Sorgulamaya Devam…
Lise’de kutsal kitapları, erken dönem Türk ruhçuluğu kaynaklarını, doğu kaynaklarının az bir bölümünü ve ezoterik ve tasavvufi bazı metinleri okumuştum.
Tabii ki sonraki okumalarımda hepsini çok farklı algıladım.
Ama o zamanlar ergen iddiacılığı var ya, çok ateisttim.
Arkadaşlarım eğlenmek için “Korkut Allah’a küfretsene” derlerdi.
Saydırırdım, sonra bilmeyen bilmiş halimle, “gördünüz, çarpılmadım” derdim.
Yani, bilmiyorum, belki de bu çarpılmış halimdir.
Sonra üniversitede, deli ve cahil cesaretiyle, rehbersiz yapılmaması gereken kadim çalışmaları oburca yaşadım.
20’li yaşların başında, o çalışmalardaki deneyimlerle, bütün ezberlerim bozuldu.
Ve gerçek gerçeğin, zihnin ve 5 duyunun ötesinde olduğunu anladım.
Sonra çok daha fazla okudum.
30’ların başında, çocuklarım da oldu.
Bir çocuğun doğum ve büyüme sürecinin, sonra iki farklı çocuğu eşit sevebilmenin mucizelerini gördüm.

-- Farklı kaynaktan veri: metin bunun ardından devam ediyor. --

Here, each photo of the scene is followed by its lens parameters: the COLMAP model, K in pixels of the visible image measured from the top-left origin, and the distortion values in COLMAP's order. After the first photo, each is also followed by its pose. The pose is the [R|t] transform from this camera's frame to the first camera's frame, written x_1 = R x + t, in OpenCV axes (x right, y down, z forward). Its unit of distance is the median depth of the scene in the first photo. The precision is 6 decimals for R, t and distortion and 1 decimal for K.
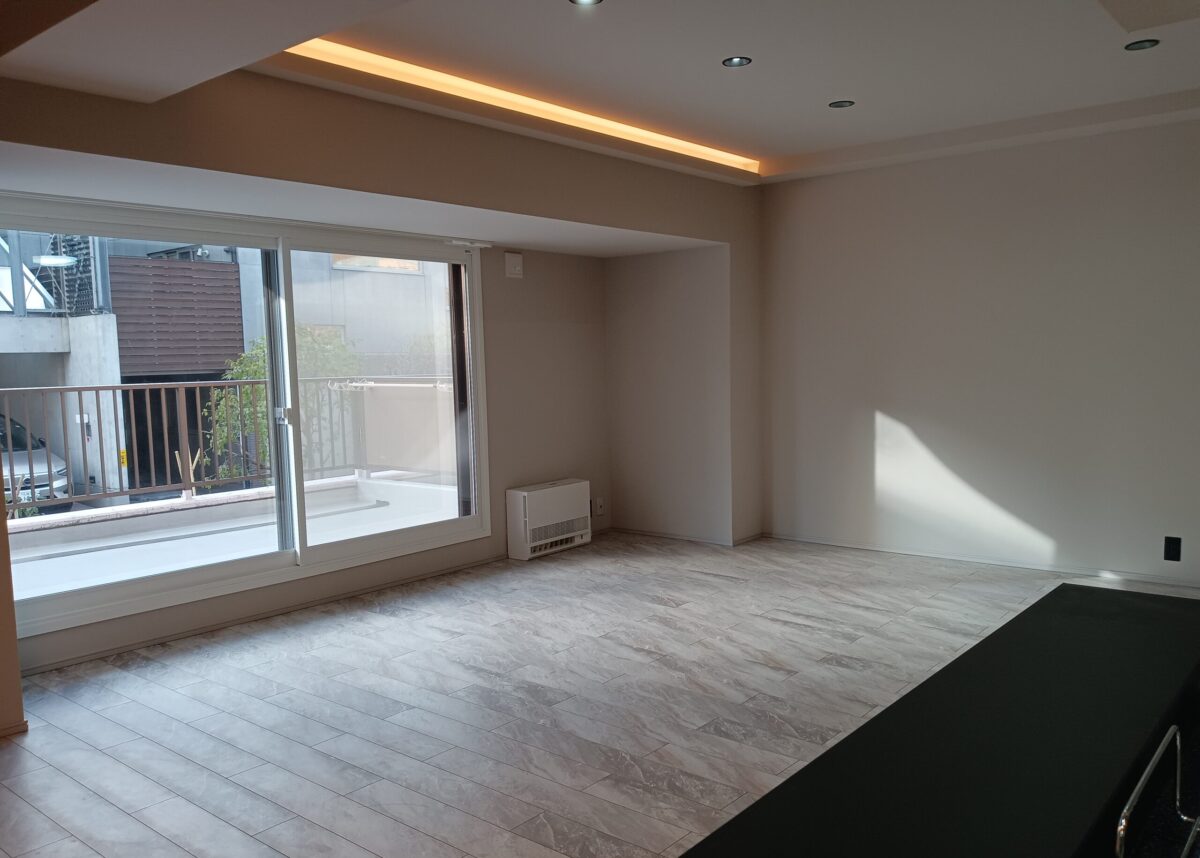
lens RADIAL K [[968.0, 0, 602.3], [0, 968.0, 431.3], [0, 0, 1]] dist [0.064268, 0.000340]
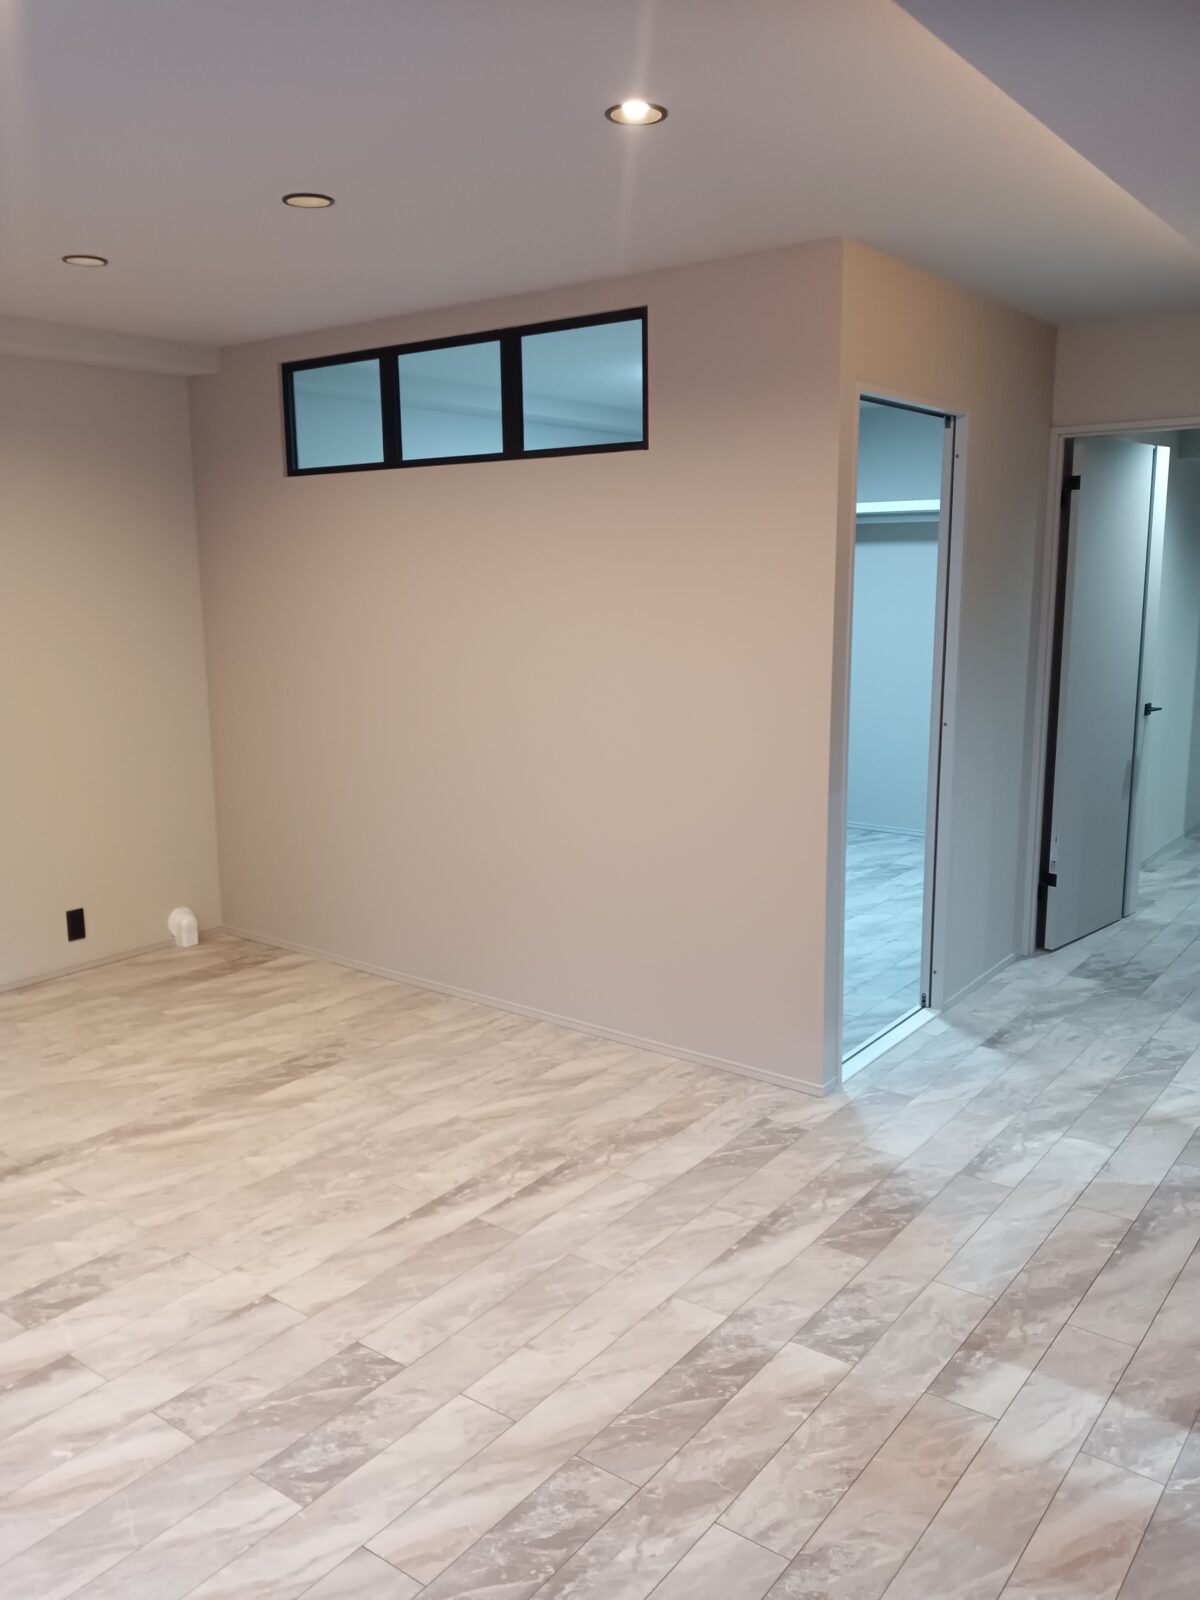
lens RADIAL K [[1280.1, 0, 600.5], [0, 1280.1, 798.8], [0, 0, 1]] dist [0.028531, -0.037465]
pose [[-0.044664, -0.160758, 0.985983, -0.492523], [0.086372, 0.982651, 0.164127, -0.150034], [-0.995261, 0.092492, -0.030005, 0.787206]]
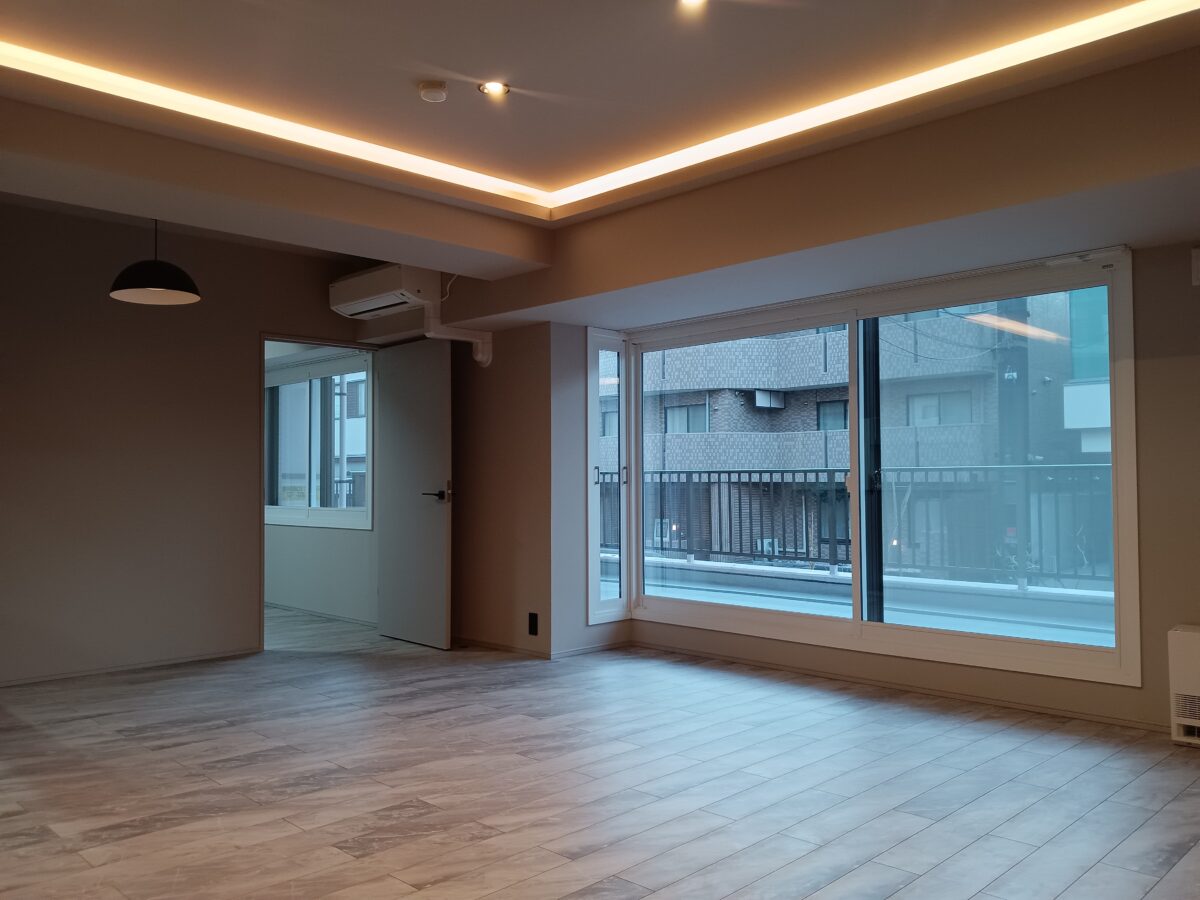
lens RADIAL K [[960.1, 0, 605.2], [0, 960.1, 452.3], [0, 0, 1]] dist [0.028531, -0.037465]
pose [[-0.097505, -0.007121, -0.995210, 0.970788], [-0.068060, 0.997681, -0.000470, -0.043598], [0.992905, 0.067688, -0.097764, 1.187659]]
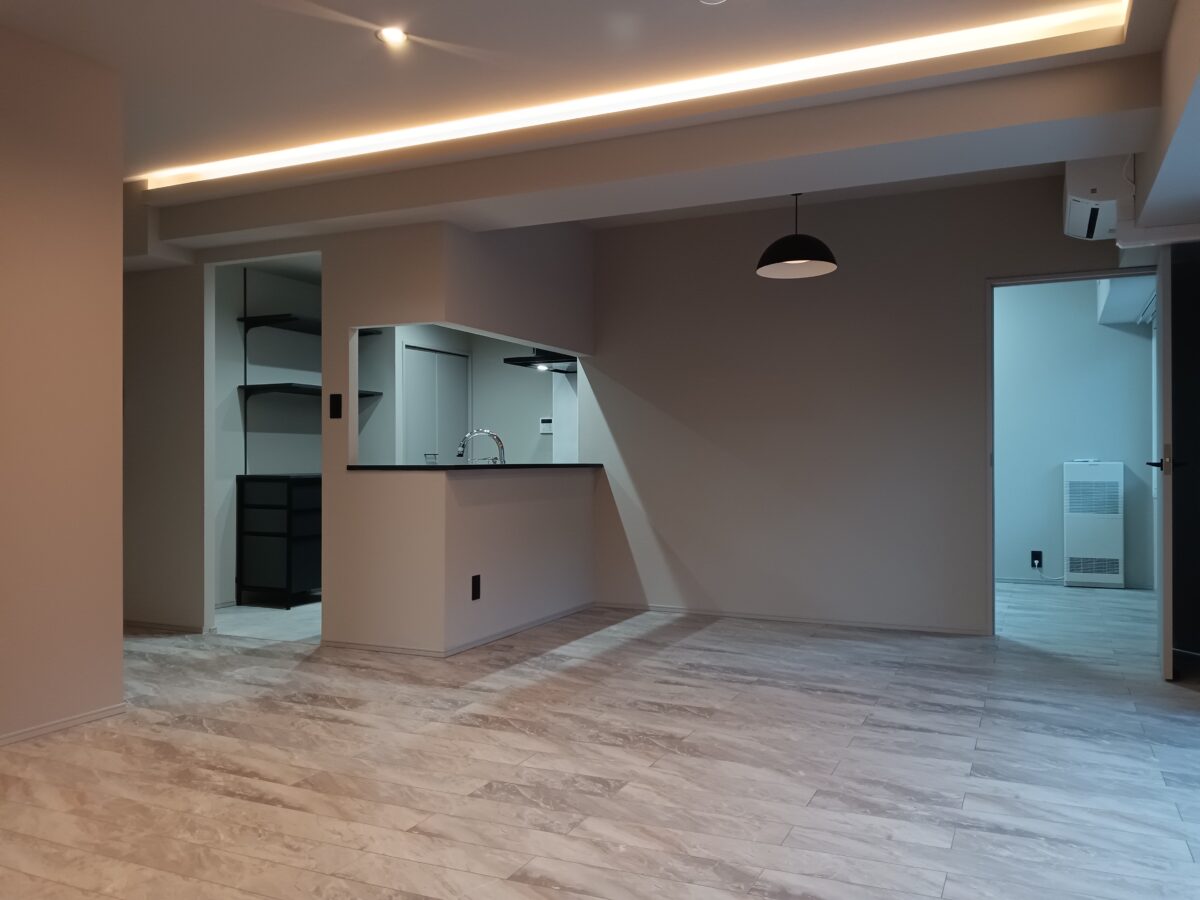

Buradaki mükemmel mühendisliğe, ve şefkat dolu mimarlığa hayretle biat ettim.
Pratik çalışmalar da ufkumu çok geliştirdi.
Evrenin bilmediğimiz düğmelerine basmayı, ve bunu insanlara öğretmeyi öğrendim.
Önceden çizilen projeleri, bunların uygulamalarındaki yorumları, ve sonraki tadilat olasılıklarını görünce, sistemin mimarisine saygım çok arttı.
Ve bir gün bir meditasyonda, öyle şeyler yaşadım ki, farkında olmadan secde de ettim.
İşte o günden bu yana, tam bir müminim.
Sorgulayan zihnimle yaptığım okumalar, mütedeyyin, hatta bir dinin mensubu olmamı bile engelliyor.
Ama mütedeyyin ve dindarlar da dahil olmak üzere, tanıdığım insanlar içinde, istisnasız ve bütün isimleriyle, Tanrı’ya, Ulu Yaratan’a en çok inananlardan biri ben oldum.
Çok ama çok inansam da, benim Tanrı mevhumum da, hepimizinki gibi, idrakim kadar.
İnanmayanlara da, benden farklı inananlara da çok saygım var.
Ama inananlar da, inanmayanlar da, hep sorgulamaya devam etsinler.
İdraklerimizi her zaman geliştirmekte buluşalım.